THE after-effects of Hurricane Katrina could leave the US facing a severe energy crisis because of imminent supply disruption in an already tight market.

Experts are coming around to the view that demand compression or demand destruction alone can save prices from spiralling up.

Gasoline prices in the US are poised for a dramatic price spike. Spot gasoline has already hit $120 a barrel, with September futures above $100 a barrel.

Experts see the US energy market being pushed beyond the edge. "The impact of Katrina has been to produce a significant discontinuity," according to an analyst who pointed out that spot gasoline prices in the Gulf Coast jumped by over 60 cents per gallon yesterday (Tuesday) to 285 cent a gallon which is the equivalent of $120 per barrel.

The September gasoline futures contract advanced by 41.39 cents to 247.45 cents per gallon, the equivalent of $103 a barrel.

The latest situation upstream is that some 1.4 million barrels per day of Gulf production is shut-in, representing 95 per cent of the usual output level, with 88 per cent of natural gas output also shut-in.

However, of more immediate significance is the situation downstream, according to Mr Kevin Norrish of Barclays Capital who said "Katrina has led to idling of nine refineries with combined capacity of about 2 million barrels a day, plus reduced rates in four other facilities".

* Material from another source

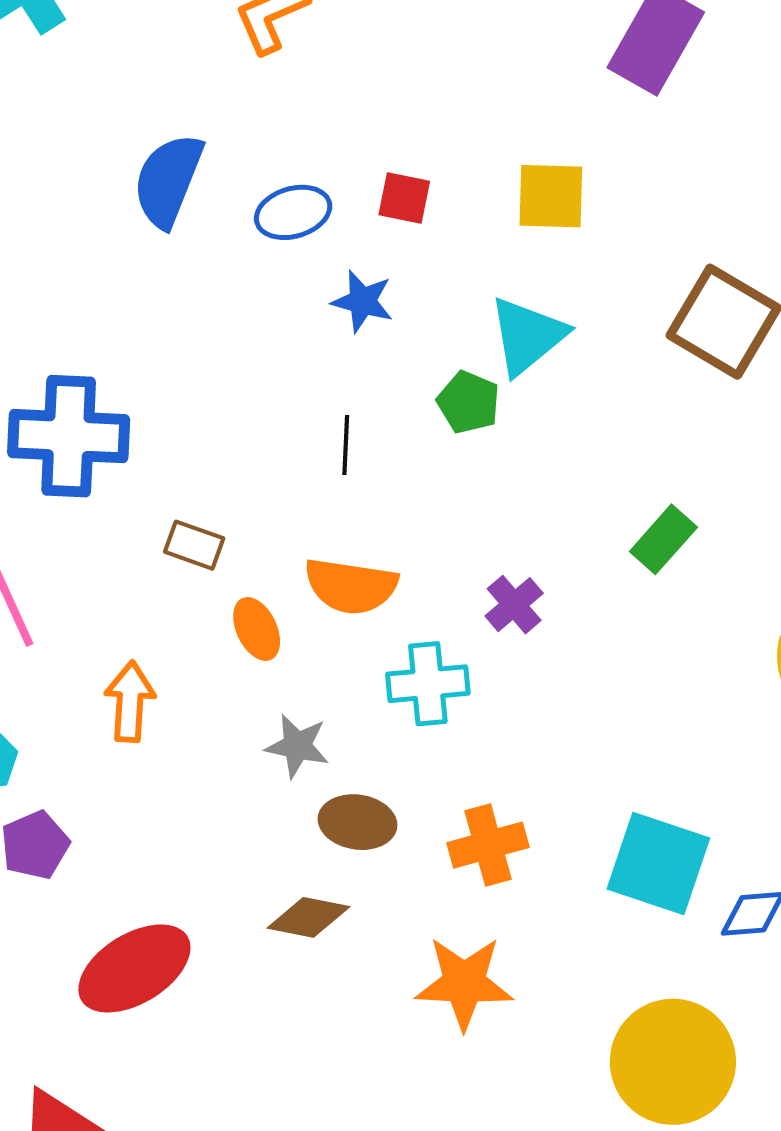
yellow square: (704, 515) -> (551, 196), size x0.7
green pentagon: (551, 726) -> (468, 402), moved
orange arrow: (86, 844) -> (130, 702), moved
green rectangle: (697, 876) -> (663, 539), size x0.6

In addition, the two key arterial pipeline systems that take oil products from the Gulf to the North East are currently out of operation. "It is in the downstream that the numbers start to look extremely bleak," Mr Norrish asserted, adding that bringing back refineries was likely to take time, given the power shortages, flooding and the general dislocation.

Adding up how many million barrels of cumulative refinery throughput there are that will not now happen provides some startling numbers. The bare minimum estimate is perhaps 20 million barrels (mb) with an upper estimate that could quite plausibly stretch 40 mb.

This in turn produces an estimate of lost gasoline production of perhaps 14 mb to 28 mb. "That loss is in the context of a refining system that was already having difficulty in producing enough gasoline, and where inventories had already fallen to a 21-month low," the expert pointed out.

In short, the numbers will not balance unless there is some significant demand destruction, and that is precisely the market signal that is now being sent, many believe.

Indeed, the gaps appear to have become large enough for energy markets to have now regained a very significant degree of upside potential.